Bill Parker and his wife, Katie, have owned the barn and the accompanying house and property since 1992. He said that the “M Go Blue” roof that made the barn iconic was actually “quite an accident.” When they first bought the property and were making repairs on the house, Bill realized the barn’s roof was in need of a replacement.
“That's the beginning of the end for barns, when the roof fails. Pretty soon then, they rot and they fall down.”
When Bill hired someone to replace it, the company said they could put a picture on one side of it for free. Would he like farm animals or maybe the family name? Bill said neither of those options seemed appealing. It was Parker’s son Chris, who was working on college applications at the time, that suggested they spell out “Go Blue.” It stuck.
Within a few years, Bill said that the barn gained a kind of celebrity status in the Ann Arbor community and beyond. Bill’s son Matt, who is spearheading the barn’s reinvention, remembers when it was featured on a Super Bowl ad for Nicotrol, a smoking cessation patch.
“We still don't even know how they picked us,” said Matt. “They told us they were just driving by and they saw it.”
The barn was frequently featured on the jumbotron at the University of Michigan’s football stadium, and the Goodyear blimp even started capturing pictures of it. The university’s alumni association made a video and print ads featuring the barn. It was also printed on banners that Michigan alumni scattered throughout the country used for meetups.

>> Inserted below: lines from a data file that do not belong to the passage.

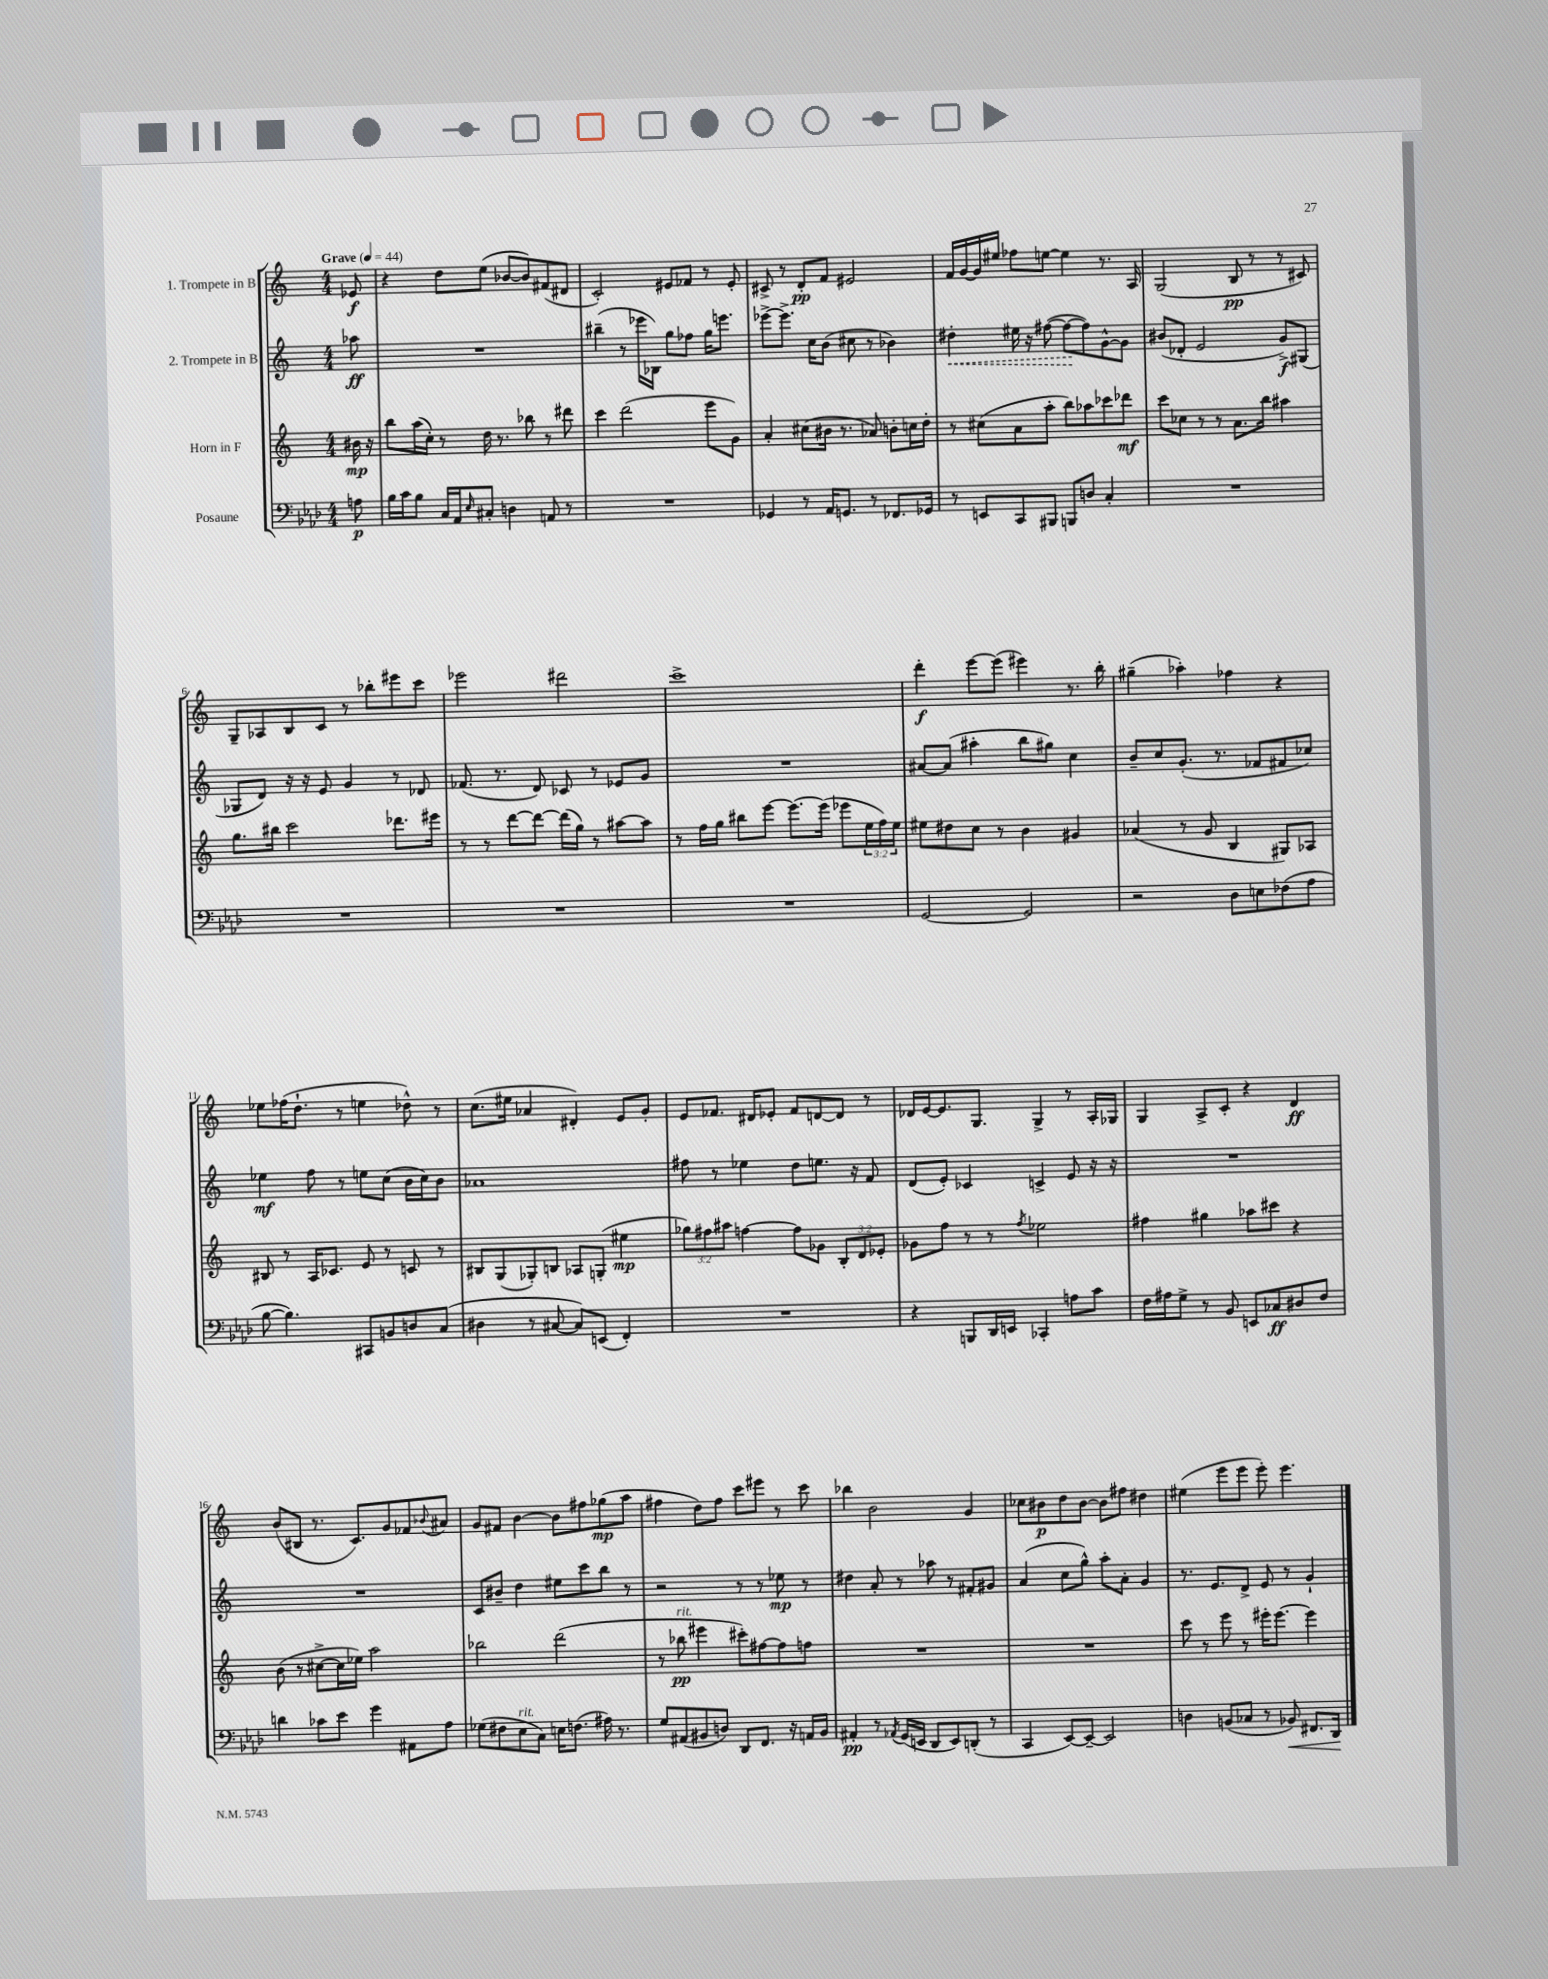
<<
\new StaffGroup <<
\new Staff = "s0" \with { instrumentName = "1. Trompete in B" } {
    \clef treble \key c \major \numericTimeSignature \time 4/4 \partial 8 \tempo "Grave" 4 = 44
    ees'8\f |
    r4 d''8 e''8( bes'8~ bes'8) fis'8( dis'8 |
    c'2-.) eis'8 fes'8 r8 eis'8-. |
    cis'8-> r8 d'8-.\pp f'8 eis'2 |
    f'16 g'16~ g'16 eis''16 fes''8 e''8~ e''4 r8. a16 |
    g2( b8\pp r8 r8 cis'8) |
    g8-- aes8 b8 c'8 r8 bes''8-. eis'''8 c'''8 |
    ees'''2 dis'''2 |
    c'''1-> |
    d'''4-.\f e'''8~ e'''8( eis'''4) r8. b''16-. |
    gis''4--( aes''4-.) fes''4 r4 |
    ees''8 fes''16( d''8.-! r8 e''4 des''8-^) r8 |
    c''8.( eis''16 aes'4 dis'4-.) e'8 g'8-. |
    e'8 fes'8. dis'16 ees'8-. fes'8 d'8~ d'8 r8 |
    des'16 e'16~ e'8. g8. g4-> r8 a16-. ges16 |
    g4 a8-> c'8-. r4 d'4\ff |
    b'8( bis8 r8. c'8.) g'8 fes'8 \appoggiatura { bes'8 } ais'8 |
    g'8 fis'8 b'4~ b'8 fis''8 ges''8\mp( a''8 |
    fis''4 d''8) fis''8 c'''8 eis'''8 r8 c'''8 |
    bes''4 b'2 g'4 |
    ces''8 bis'8\p d''8 bis'8~ bis'8 fis''8 dis''4 |
    eis''4( e'''8 e'''8 e'''8-.) e'''4. \bar "|." |
}
\new Staff = "s1" \with { instrumentName = "2. Trompete in B" } {
    \clef treble \key c \major \numericTimeSignature \time 4/4 \partial 8
    aes''8\ff |
    R1 |
    bis''4--( r8 ees'''16 bes16) g''8 fes''8 g''16 e'''8. |
    ees'''8~-> ees'''8.-> c''16 b'8( cis''8 r8 bes'4) |
    \once \override Hairpin.style = #'dashed-line dis''4-.\< eis''16 r16 fis''8~( fis''8~\! fis''8) g'8~-^ g'8 |
    bis'8( des'8-. e'2 g'8->\f) gis8( |
    ges8 d'8) r16 r16 e'8 g'4 r8 des'8 |
    fes'8.( r8. d'8) ces'8 r8 ees'8 g'8 |
    R1 |
    ais'8~ ais'8( ais''4-. b''8 gis''8) c''4 |
    b'8-- c''8 g'8.-.( r8. fes'8 fis'8 ces''8) |
    ees''4\mf f''8 r8 e''8 c''8( b'16 c''16) b'8 |
    aes'1 |
    fis''8 r8 ees''4 d''8 e''8. r16 f'8 |
    d'8( e'8-.) ces'4 c'4-> e'8 r16 r16 |
    R1 |
    R1 |
    c'8 bis'8-- d''4 eis''8 c'''8 b''8 r8 |
    r2 r8 r8 ees''8\mp r8 |
    dis''4 a'8-. r8 aes''8 r8 fis'8-. gis'8 |
    a'4( c''8 g''8-^) a''8-. a'8-. g'4 |
    r8. e'8. d'8-> e'8 r8 g'4-! \bar "|." |
}
\new Staff = "s2" \with { instrumentName = "Horn in F" } {
    \clef treble \key c \major \numericTimeSignature \time 4/4 \override Staff.TupletNumber.text = #tuplet-number::calc-fraction-text \partial 8
    bis'16\mp r16 |
    b''8 a''16( c''16-.) r8 d''16 r8. bes''8 r8 dis'''8 |
    c'''4 d'''2( e'''8 g'8) |
    a'4-. cis''8( bis'16 r8. aes'8) b'8-. c''16 d''16-. |
    r8 cis''8( a'8 a''8-. b''8) aes''8 ces'''8 des'''8\mf |
    c'''8 ces''8 r8 r8 a'8. b''16 ais''4 |
    g''8. bis''16 c'''2 des'''8. eis'''16 |
    r8 r8 d'''8~ d'''8~ d'''16( g''16) r8 ais''8~ ais''8 |
    r8 f''16 g''16 bis''8 e'''8~ e'''8.~ e'''16( ees'''8 \tuplet 3/2 { e''16 f''16) e''16 } |
    eis''8 dis''8 c''8 r8 b'4 gis'4 |
    aes'4( r8 g'8 b4 gis8) aes8 |
    bis8 r8 a16 ces'8. e'8 r8 c'8 r8 |
    bis8 g8( ges8-.) b8 aes8 g8-.( eis''4\mp |
    \tuplet 3/2 { ges''8) fis''8 ais''8 } f''4~ f''8 ges'8 \tuplet 3/2 { b8-. d'8 ees'8-. } |
    ges'8 f''8 r8 r8 \acciaccatura { f''8 } ees''2 |
    fis''4 gis''4 aes''8 cis'''8 r4 |
    b'8( r8 cis''8~-> cis''16 ees''16) a''2 |
    bes''2 d'''2( |
    r8 bes''8\pp^\markup { \italic "rit." } eis'''4 cis'''8-.) fis''8~ fis''8 f''8 |
    R1 |
    R1 |
    c'''8 r8 e'''8 r8 eis'''16-. eis'''8.~ eis'''4 \bar "|." |
}
\new Staff = "s3" \with { instrumentName = "Posaune" } {
    \clef bass \key aes \major \numericTimeSignature \time 4/4 \partial 8
    a8\p |
    bes16 c'16 bes8 c16 aes,16 \grace { ees16 } cis8-. d4 a,8 r8 |
    R1 |
    ges,4 r8 aes,16 g,8. r8 fes,8. ges,16 |
    r8 e,8 c,8 bis,,8 b,,8 d8 c4-. |
    R1 |
    R1 |
    R1 |
    R1 |
    g,2~ g,2 |
    r2 des8 e8 fes8( aes8 |
    bes8~ bes4.) cis,8 b,8 d8 c8( |
    dis4 r8 cis8~ cis8) e,8( f,4-.) |
    R1 |
    r4 b,,8 des,16 e,16 ces,4-. a8 c'8 |
    f16 ais16 g8-> r8 bes,8 e,8 ces8\ff dis8 f8 |
    d'4 ces'8 ees'8 g'4 ais,8 aes8 |
    ges8( fis8 ees8^\markup { \italic "rit." } c8) e16 f8.( ais16) r8. |
    g8 ais,8( bis,8 d8) des,8 f,8. r16 a,16 bis,16 |
    ais,4-.\pp r8 \acciaccatura { aes,8 } g,16( e,16 des,8 e,8) d,8-.( r8 |
    c,4 ees,8~) ees,8~-- ees,2 |
    d4 b,8( ces8 r8 bes,8\<) fis,8. des,16\! \bar "|." |
}
>>
>>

”It was the strangest thing,” Matt said. “When I went to see Michigan games in West Los Angeles, I would walk underneath a banner of my barn. It was very surreal.”
Whether for its clout or prime real estate, the Parkers, who also own the surrounding land, have been approached by multiple developers looking to build everything from churches to country-themed gas stations. But since those plans all would mean the end of the iconic barn, they turned down the offers. But as Bill and Katie reached retirement age, Matt said he wanted to solidify plans for the property.
“I started thinking, well, what can we do to support the barn as a business enterprise?” he recalled.
Matt pitched his family on the idea of saving the barn’s exterior while turning it into a space the public could experience in a different way — as a restaurant and beer garden called the “Barn and Grill.” Bill said he loved it.
They initially started raising money for the project on Kickstarter, but got picked up by a development company interested in bringing the “Barn and Grill” concept to life. The family hopes the project will bring the more than 100-year-old barn to the modern era, while keeping its long history alive.
“Just like many old dairy barns that were built around the same period,” Matt said, “it doesn't have the ability to be used as it once was, and it needs to be given a second life.”